> Page excerpt:
((
According to a list provided to The Associated Press by the system, 35 of the system's top employees received the bonuses.

Those employees included college and university presidents, vice chancellors and system Chancellor James McCormick.

McCormick received the largest bonus, $32,500, which was awarded during a trustees meeting in July. His base salary of $360,000 was not increased. The remainder of the bonuses became public when they were paid out last week.

The other top earners were Vice Chancellor for Finance Laura King, Central Lakes College President Larry Lundblad and Winona State University President Judith Ramaley. All received $12,000. Ridgewater College President Douglas Allen was paid $9,000.

A system spokeswoman said the executives could earn between $3,000 to $15,000 for achieving certain goals. For presidents, those goals could include closing the racial achievement gap, getting more students into math and science programs, or developing more training for area businesses.
))
> Extracted entries:
((
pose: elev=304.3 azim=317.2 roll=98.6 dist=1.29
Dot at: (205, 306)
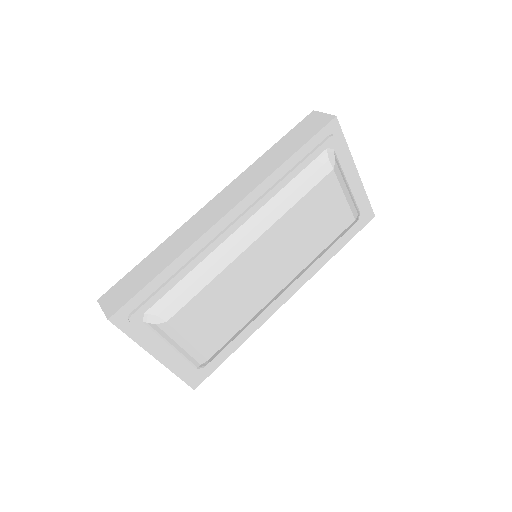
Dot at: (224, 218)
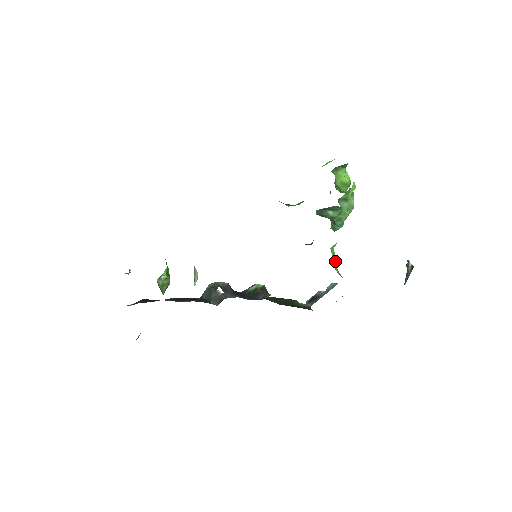
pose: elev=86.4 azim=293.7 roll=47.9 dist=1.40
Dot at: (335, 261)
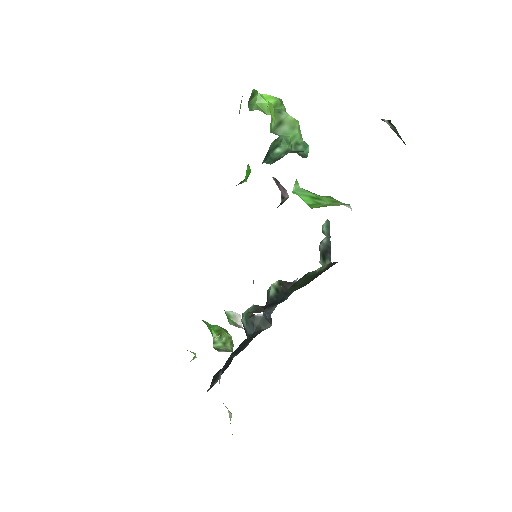
Dot at: (312, 197)
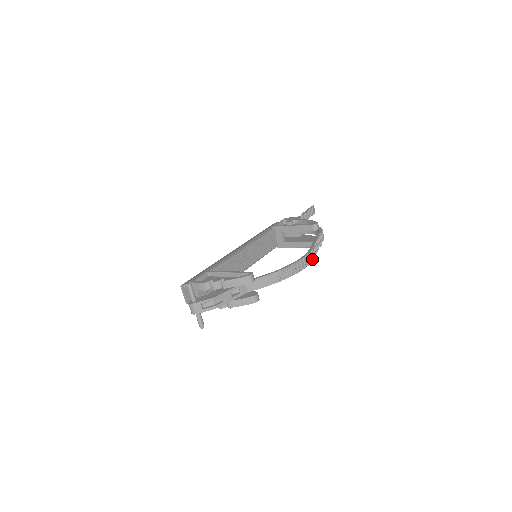
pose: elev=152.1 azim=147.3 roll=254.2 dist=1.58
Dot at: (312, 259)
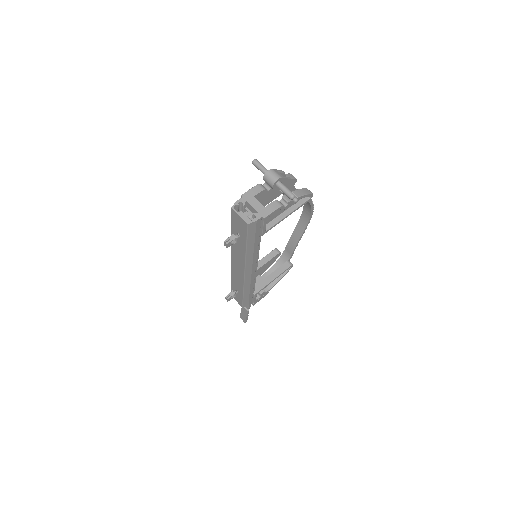
Dot at: (308, 221)
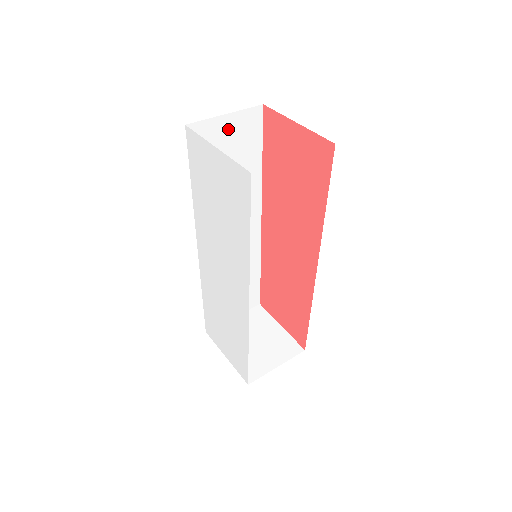
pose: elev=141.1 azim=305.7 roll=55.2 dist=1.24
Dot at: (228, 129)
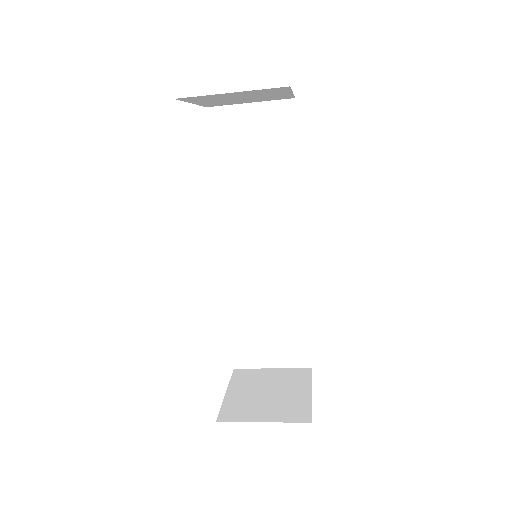
Dot at: (254, 119)
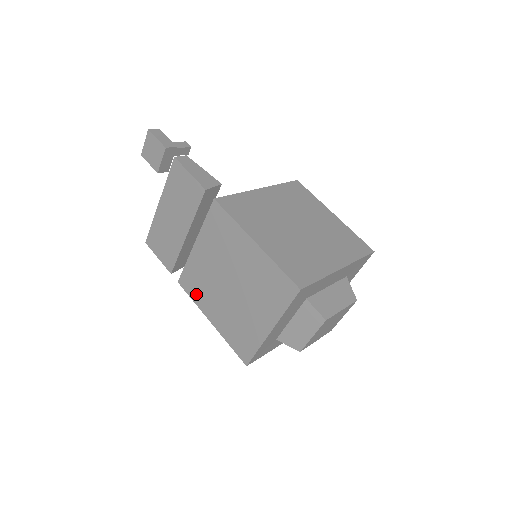
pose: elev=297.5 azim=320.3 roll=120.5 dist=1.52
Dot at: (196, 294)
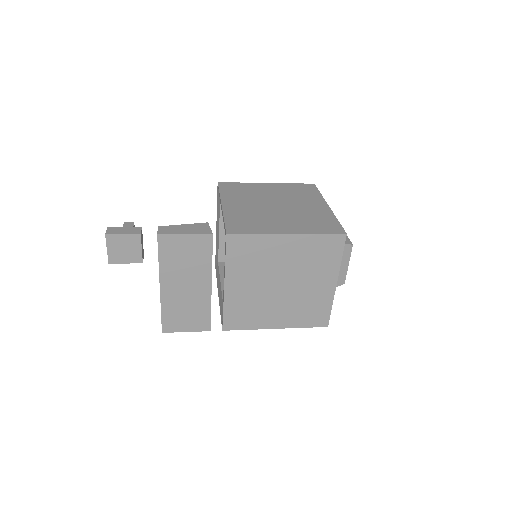
Dot at: (249, 322)
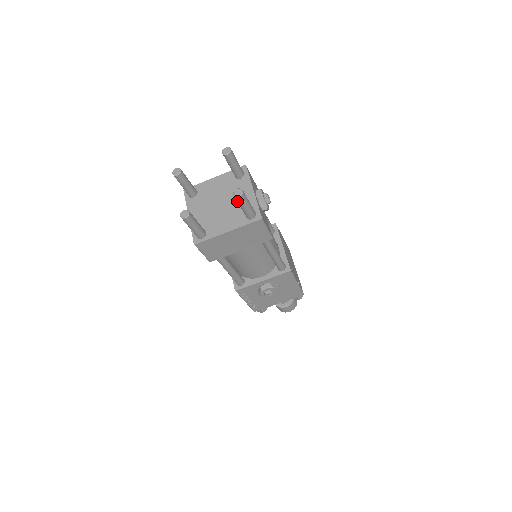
))
> Request: Reproduce the passage of the news excerpt about bonuses from "McCormick received the" up to and including "for area businesses.". The listing comes from a separate source and is not connected to the news excerpt about bonuses.

> Answer for this exercise:
McCormick received the largest bonus, $32,500, which was awarded during a trustees meeting in July. His base salary of $360,000 was not increased. The remainder of the bonuses became public when they were paid out last week.

The other top earners were Vice Chancellor for Finance Laura King, Central Lakes College President Larry Lundblad and Winona State University President Judith Ramaley. All received $12,000. Ridgewater College President Douglas Allen was paid $9,000.

A system spokeswoman said the executives could earn between $3,000 to $15,000 for achieving certain goals. For presidents, those goals could include closing the racial achievement gap, getting more students into math and science programs, or developing more training for area businesses.